-- Passage to read follows --

This will be the easiest way to do it.


----------



## Dylante63 (Sep 4, 2001)

NorCalBoriquen said:


> Thanks for the help, I should be getting my bar tomorrow. Is it normal on the 64 Imapals for thr rear wheels not to raise when jacking the car fron the rear frame? The wheels will go up if i jack it from the differentia. I fear if I keep going up from the frame my springs might pop off.
> 
> One thing I learned about this car is to never buy one that had hydros especially from some who abused the crap out of it.


Do it the way I outlined it for you and you will be fine.


----------



## Aztlan_Exile (Apr 10, 2010)

No, the springs dont pop out if you raise the car from the frame.


----------



## NorCalBoriquen (Oct 29, 2012)

Wow what a big difference that adjustable panhard bar makes. I was able to install it with no issues and adjust it so it's not running against my tire/rim.

-- Passage to read concluded --
-- Data excerpt follows --

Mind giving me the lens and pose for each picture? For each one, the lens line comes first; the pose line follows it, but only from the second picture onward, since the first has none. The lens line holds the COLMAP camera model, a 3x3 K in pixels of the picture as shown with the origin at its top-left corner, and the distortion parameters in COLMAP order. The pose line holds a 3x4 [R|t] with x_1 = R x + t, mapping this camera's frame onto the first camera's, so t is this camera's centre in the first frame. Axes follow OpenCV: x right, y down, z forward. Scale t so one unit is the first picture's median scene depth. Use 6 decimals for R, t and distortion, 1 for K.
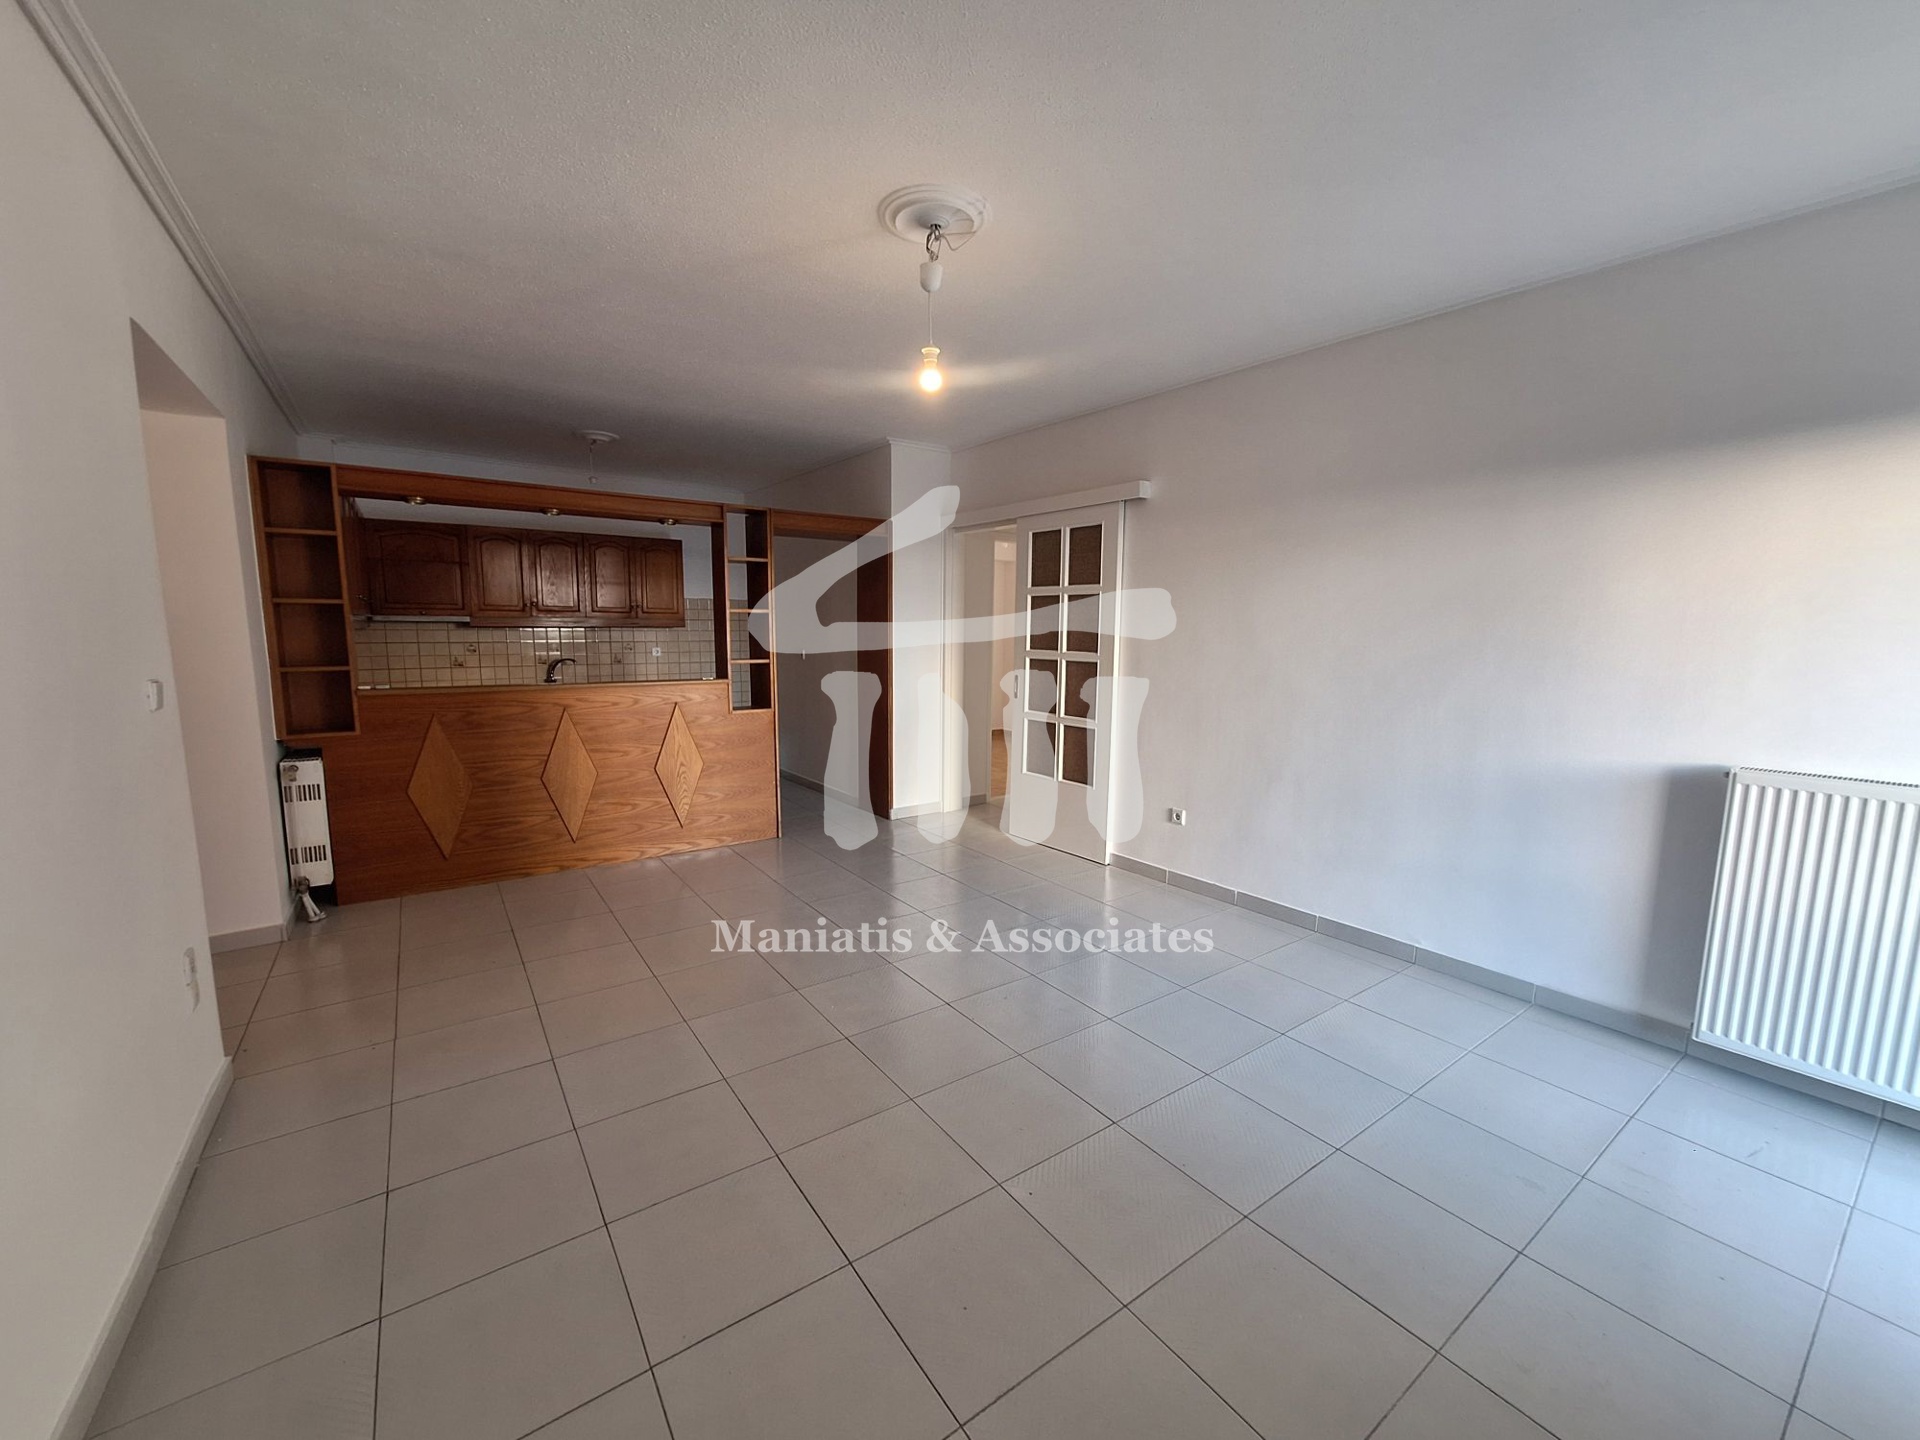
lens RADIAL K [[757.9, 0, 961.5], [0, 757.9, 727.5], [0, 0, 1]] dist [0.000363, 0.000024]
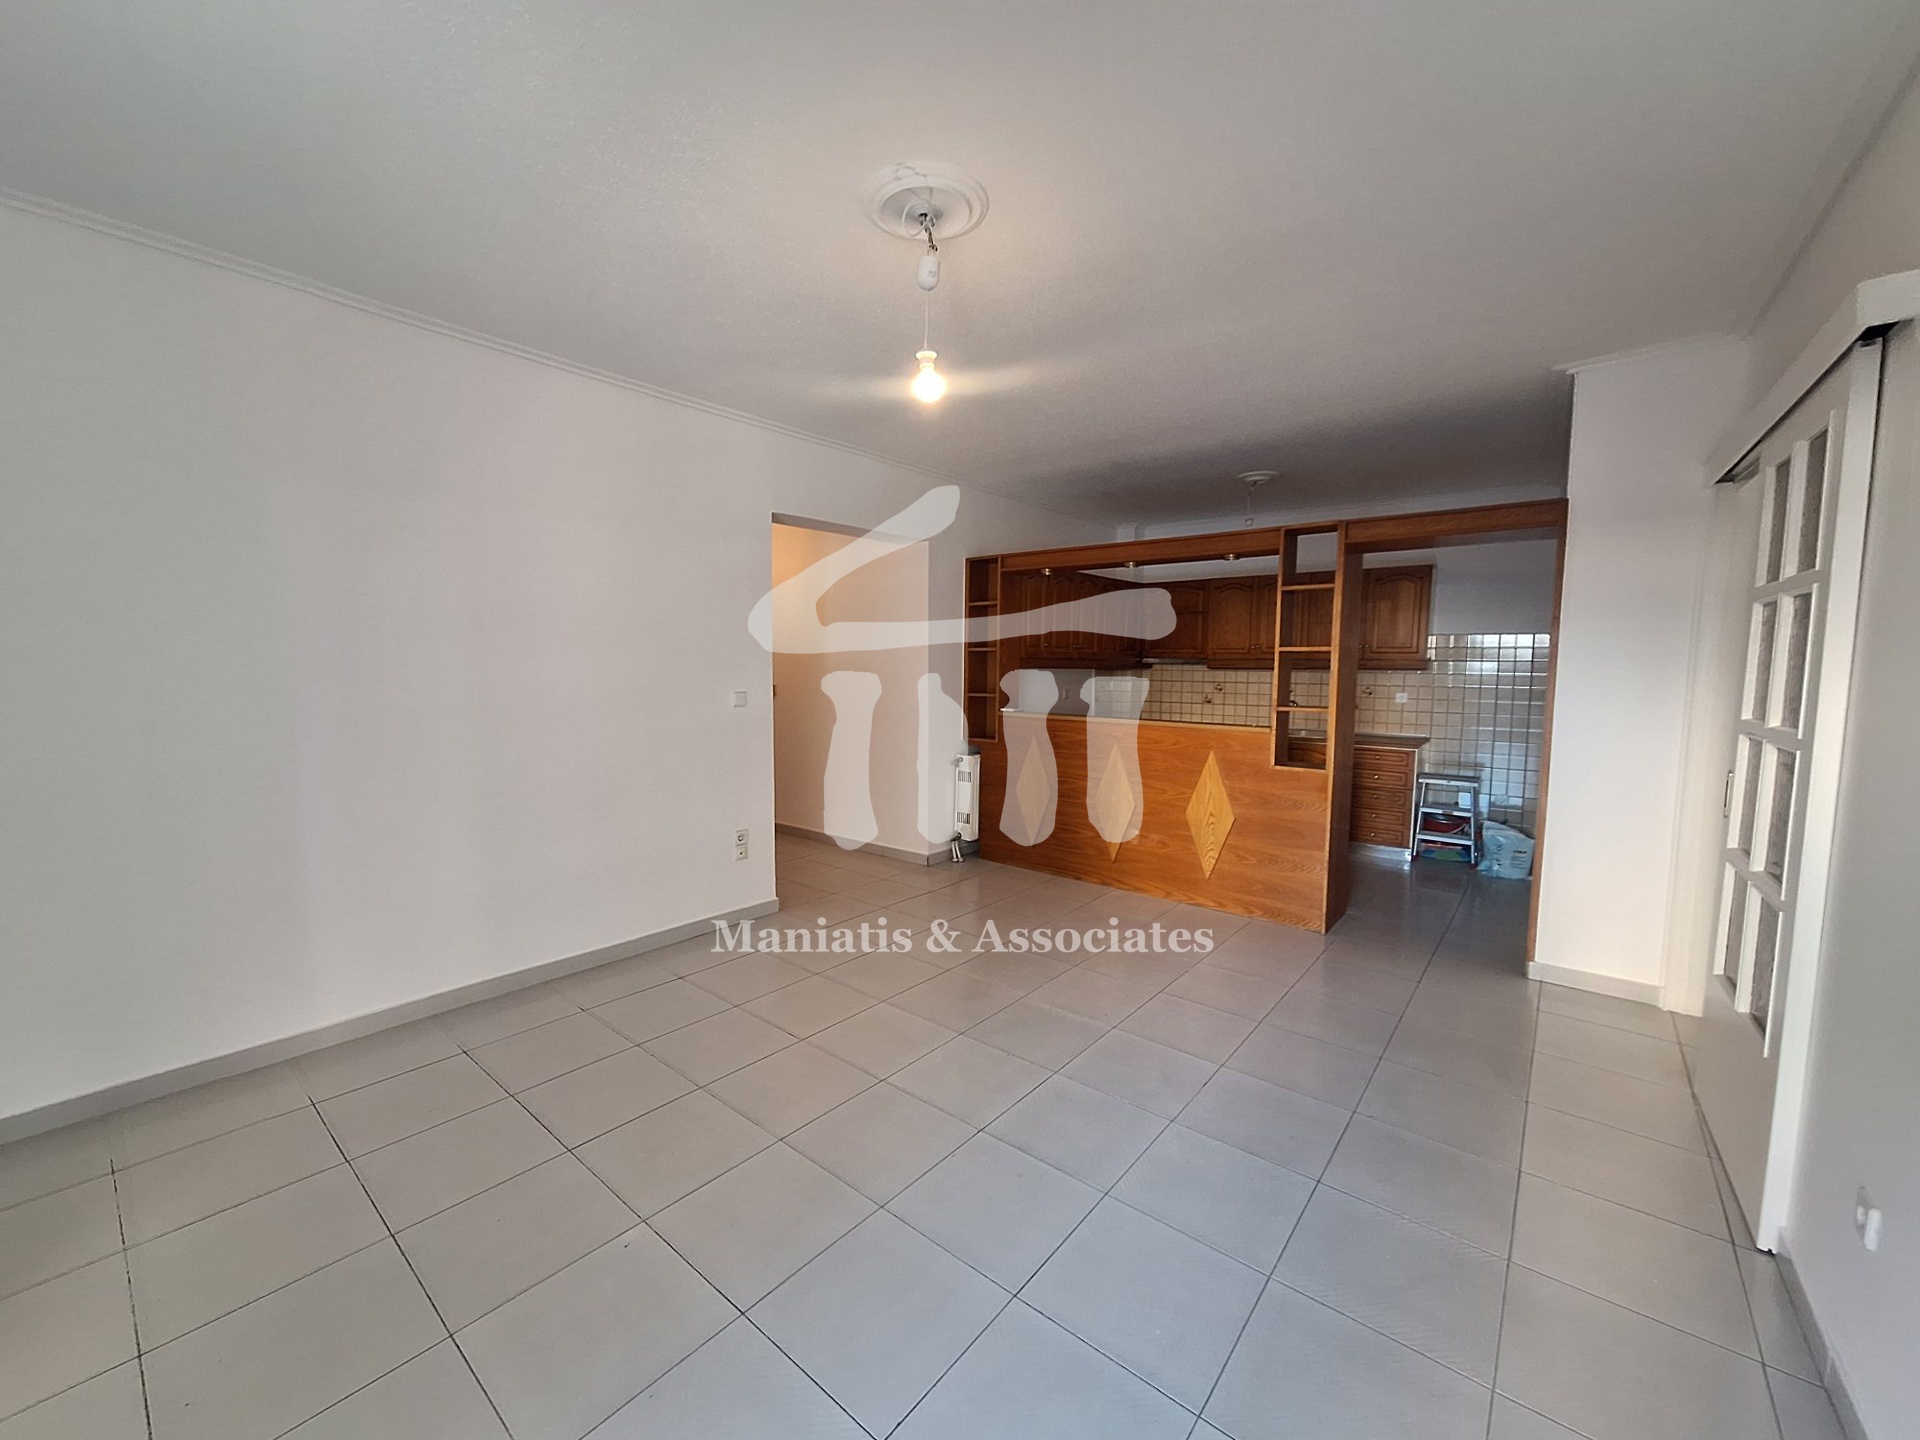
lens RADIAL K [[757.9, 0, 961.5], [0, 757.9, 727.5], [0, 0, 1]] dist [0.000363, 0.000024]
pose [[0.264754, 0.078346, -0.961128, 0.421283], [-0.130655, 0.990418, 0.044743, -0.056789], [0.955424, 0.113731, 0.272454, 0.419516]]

-- Data excerpt concluded --

(Work order A): Reproduce the Impala forum thread from "This will be" up to and including "might pop off.".
(Work order B): Carry on the forum thread about the '64 Impala, starting right after its final sentence.

(Exercise answer A):
This will be the easiest way to do it.


----------



## Dylante63 (Sep 4, 2001)

NorCalBoriquen said:


> Thanks for the help, I should be getting my bar tomorrow. Is it normal on the 64 Imapals for thr rear wheels not to raise when jacking the car fron the rear frame? The wheels will go up if i jack it from the differentia. I fear if I keep going up from the frame my springs might pop off.

(Exercise answer B):
I still have the car on jack stands and haven't lowered it it. One thing I did noticed while replacing the panhard bar is my coil springs are red so my guess these are eibach or others lowering springs which is cool. 

I also replaced my heater core today since the one I had was broken and not connected. But now I am not sure what hose goes on what inlet. I will google it.


----------



## Aztlan_Exile (Apr 10, 2010)

^^^^ the rear end moves after you let the car on the ground. 

You may need to rea adjust it afterwards (a few more times).


----------



## 86bluemcLS (Apr 17, 2008)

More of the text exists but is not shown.